Advisers are to be hit with a five per cent rise in regulatory fees from the FCA. FtAdviser gives a breakdown of the costs but advisers may be cynical about the rationale.
IFAs will collectively be expected to pay £86.5m in 2022/23 with a total of £640.1m to be paid by the whole industry.
The FCA puts this change in funding requirements down to a mixture of ongoing regulatory activities (£611.3m) - the baseline cost of running the FCA, as well as new responsibilities (£3m), scope changes (£10.4m), and the National Insurance rate increases (£3.1m).
Advisers will, of course, have their own views about whether such costs are justified, if they should be paying for changes in the scope of the FCA and indeed general inflation.
On the subject of inflation, Adam Leci, technical consultant at Prestwood Software, suggests taking a calm approach to inflation projections with clients.
He says it is likely advisers are struggling to justify to clients that it's appropriate to use an inflation figure of 3% when inflation is sitting at nearly three times that mark and suggests way in which they might do so.
It is a useful article with lots of graphs.
Andy Bell of AJ Bell fame gives his view on private equity in the platform market.
“Private equity goes where the sex and violence is.
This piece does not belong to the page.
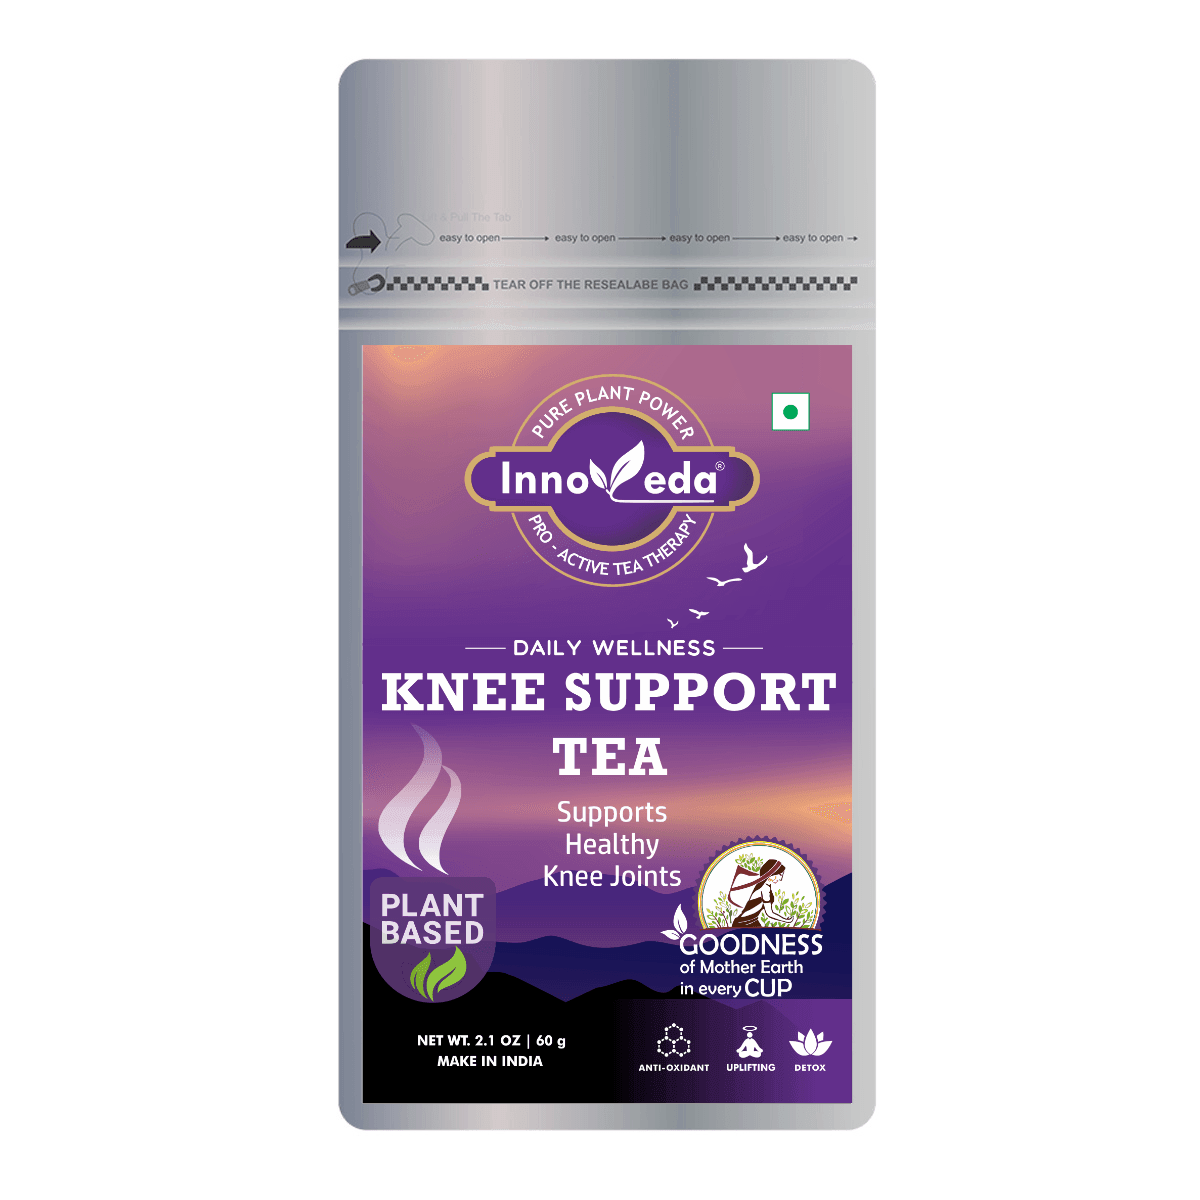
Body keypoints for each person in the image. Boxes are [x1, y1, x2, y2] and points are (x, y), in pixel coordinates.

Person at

And that’s what we are seeing here. The platform market is where it is at. So I take that as great; we are in the right spot.
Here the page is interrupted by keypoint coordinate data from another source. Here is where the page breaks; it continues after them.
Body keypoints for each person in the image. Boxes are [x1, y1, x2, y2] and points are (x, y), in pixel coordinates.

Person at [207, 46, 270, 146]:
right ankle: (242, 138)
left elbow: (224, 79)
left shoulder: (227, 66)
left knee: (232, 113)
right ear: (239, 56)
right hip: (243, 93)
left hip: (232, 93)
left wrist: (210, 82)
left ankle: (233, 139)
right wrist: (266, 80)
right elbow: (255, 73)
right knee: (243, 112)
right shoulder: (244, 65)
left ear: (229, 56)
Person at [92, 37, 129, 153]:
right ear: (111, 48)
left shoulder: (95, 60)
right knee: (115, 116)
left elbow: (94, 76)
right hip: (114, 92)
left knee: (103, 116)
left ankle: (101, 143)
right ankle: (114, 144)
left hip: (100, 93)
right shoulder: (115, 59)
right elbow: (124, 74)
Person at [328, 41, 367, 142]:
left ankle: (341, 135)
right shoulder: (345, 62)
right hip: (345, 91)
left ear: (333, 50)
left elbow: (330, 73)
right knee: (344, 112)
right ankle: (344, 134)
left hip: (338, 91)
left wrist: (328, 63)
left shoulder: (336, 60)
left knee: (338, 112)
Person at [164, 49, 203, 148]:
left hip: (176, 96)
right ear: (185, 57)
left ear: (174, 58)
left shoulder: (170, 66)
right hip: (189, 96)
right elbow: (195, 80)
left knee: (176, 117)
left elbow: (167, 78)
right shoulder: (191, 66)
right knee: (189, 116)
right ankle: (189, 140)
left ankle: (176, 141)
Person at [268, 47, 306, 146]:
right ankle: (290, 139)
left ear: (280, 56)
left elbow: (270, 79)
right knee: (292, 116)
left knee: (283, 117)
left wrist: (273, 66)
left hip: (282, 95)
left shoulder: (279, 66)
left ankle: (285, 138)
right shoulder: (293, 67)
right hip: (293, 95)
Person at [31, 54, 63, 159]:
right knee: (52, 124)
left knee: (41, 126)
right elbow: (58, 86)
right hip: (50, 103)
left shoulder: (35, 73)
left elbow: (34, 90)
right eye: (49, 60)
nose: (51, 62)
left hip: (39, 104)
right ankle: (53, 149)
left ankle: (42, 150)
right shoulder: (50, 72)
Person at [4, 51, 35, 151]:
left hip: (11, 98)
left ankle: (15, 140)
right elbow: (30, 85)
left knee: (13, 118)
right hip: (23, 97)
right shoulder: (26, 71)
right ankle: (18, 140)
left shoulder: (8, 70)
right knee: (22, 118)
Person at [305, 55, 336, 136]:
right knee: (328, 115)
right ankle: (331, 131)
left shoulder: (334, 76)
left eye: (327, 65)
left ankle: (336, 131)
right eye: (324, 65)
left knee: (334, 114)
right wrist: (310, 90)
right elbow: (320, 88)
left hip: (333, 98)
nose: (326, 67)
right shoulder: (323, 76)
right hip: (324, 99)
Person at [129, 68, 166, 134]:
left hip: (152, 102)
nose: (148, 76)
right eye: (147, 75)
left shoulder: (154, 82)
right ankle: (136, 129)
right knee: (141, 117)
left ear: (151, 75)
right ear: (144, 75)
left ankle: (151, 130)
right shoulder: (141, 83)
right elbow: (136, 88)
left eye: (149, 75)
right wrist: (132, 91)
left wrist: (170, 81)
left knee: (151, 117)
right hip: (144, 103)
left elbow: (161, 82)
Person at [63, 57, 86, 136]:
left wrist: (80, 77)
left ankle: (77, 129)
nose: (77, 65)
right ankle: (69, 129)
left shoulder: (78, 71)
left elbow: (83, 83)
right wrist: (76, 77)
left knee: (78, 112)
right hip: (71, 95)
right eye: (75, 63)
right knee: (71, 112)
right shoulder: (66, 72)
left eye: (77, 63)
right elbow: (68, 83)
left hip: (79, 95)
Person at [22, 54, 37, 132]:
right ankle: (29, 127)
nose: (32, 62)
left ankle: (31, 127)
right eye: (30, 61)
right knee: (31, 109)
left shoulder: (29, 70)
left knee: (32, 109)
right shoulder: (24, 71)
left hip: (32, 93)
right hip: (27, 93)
“I don’t have a particular view on private equity in the sense that, are they a good owner or a bad owner? If you believe that stability of ownership is important then clearly it would be a negative,” he says.
RLAM’s Trevor Greetham suggests a broader diversification to help investors cope with inflation.
FTAdviser takes a long look at what it calls the ticking insolvency time bomb for UK consumers.
Advisers say that some clients are asking about the status of protection insurance policies should they be called up to the armed forces in the event of a conflict. This does seem somewhat theoretical for now, but it is interesting that advisers are picking up on these concerns among the public.